La plateforme Sayrafa ne s’est en réalité jamais imposée dans les échanges courants. Dans les rues libanaises, la majorité des transactions des commerces étaient ainsi effectués sur base du taux des marchés parallèles qui désigne ainsi le fameux marché noir que cela soit dans les supermarchés, et les autres produits. Pire encore, dans certains régions libanaises, l’usage de la livre libanaise était ainsi abandonnée au profit du billet vert, notamment pour les abonnements des générateurs privés- y compris dans les zones où on considèrent l’état comme étant présent – suppléant le fameux manque d’électricité publique. Idem pour les achats de voitures, de biens de consommation ou les restaurants qui basaient désormais leurs prix sur le dollar au lieu de la livre libanaise, en quête de stabilité monétaire, un des objectifs jamais atteint par Sayrafa.

La Banque du Liban et plus particulièrement son gouverneur Riad Salamé a donc échoué dans sa principale mission pourtant stipulée par le code de l’argent et du crédit, celui d’imposer l’usage d’une monnaie locale, la livre libanaise, pourtant outil de souveraineté et régalien. En cause, même si la parité de la livre libanaise sur cette plateforme s’est faite à son détriment, le manque de réalisme. Elle ne correspondait ainsi pas au mécanisme d’offre et de demande, faute d’un flottement de la monnaie locale. Pire encore, la BdL à travers cet instrument a permis à certains intérêts économiques, notamment les importateurs de bénéficier de devises étrangères “moins chères”, revendues au détriment des consommateurs en monnaie forte et trébuchante jusqu’à en trébucher.
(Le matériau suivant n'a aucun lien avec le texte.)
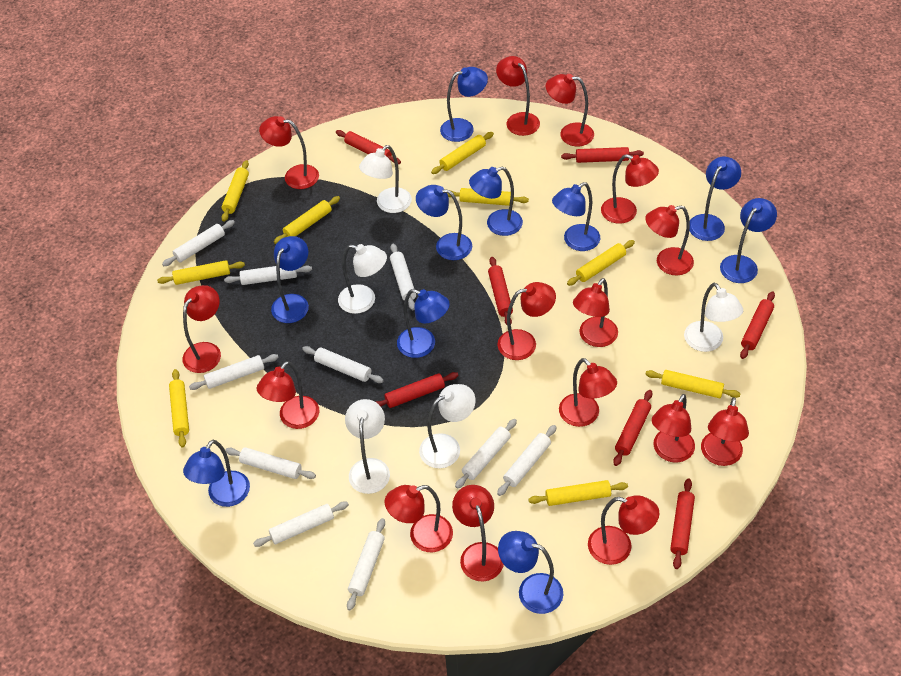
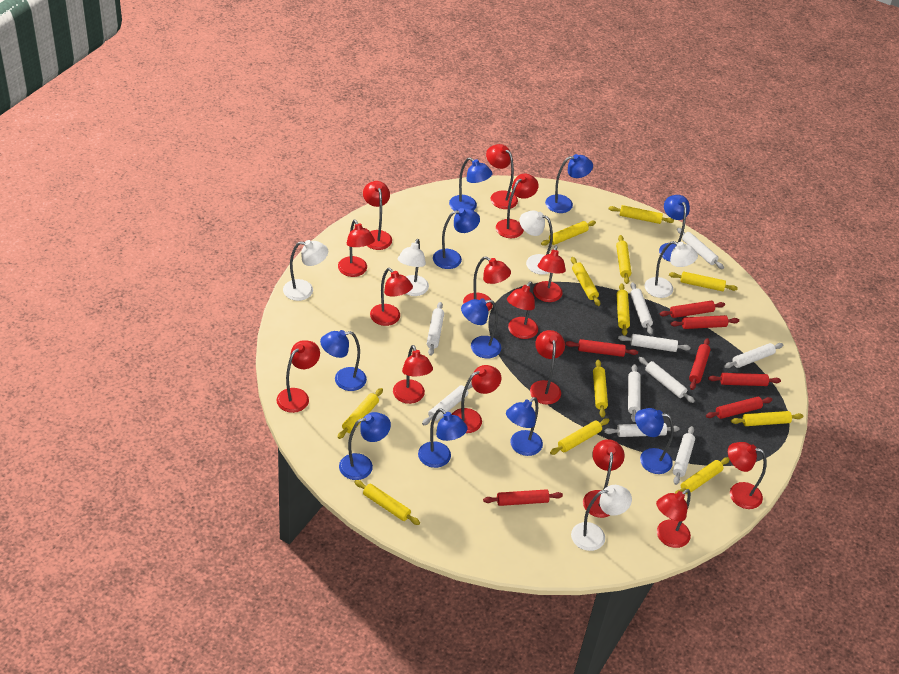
yellow rolling pin: 9 -> 12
Encore pire pour les déposants, la BdL a disposé des fonds des réserves obligatoires, dilapidant ainsi le peu de fonds dont ils pouvaient encore disposer, aggravant de facto aussi les pertes du secteur financier, même si les banques en ont aussi bénéficié via les transactions de cette plateforme effectuées à travers elles. Elles pouvaient ainsi couvrir une partie de leur coûts opérationnels.

Si Sayrafa devait également unifier les taux de change conformément à une des conditions du FMI, la conclusion d’un accord avec l’institution internationale en vue de débloquer l’aide de la communauté internationale et ainsi amener au Liban des devises étrangères dont il a cruellement besoin, s’éloigne petit à petit. Outre cette condition du FMI, les manipulations du parti des banques au parlement amendant les projets de levée du secret bancaire ou encore des textes relatifs à l’instauration d’un marché libéré des monopoles, en évoquant justement les commerçants.

Le seul intérêt de cette plateforme a été ainsi d’acheter fort cher et pour un temps limité, une paix sociale, notamment lors des élections législatives de mai 2022, permettant ainsi aux partis de gagner du temps, jusqu’à ce que pire … comme d’habitude arrivera comme toujours.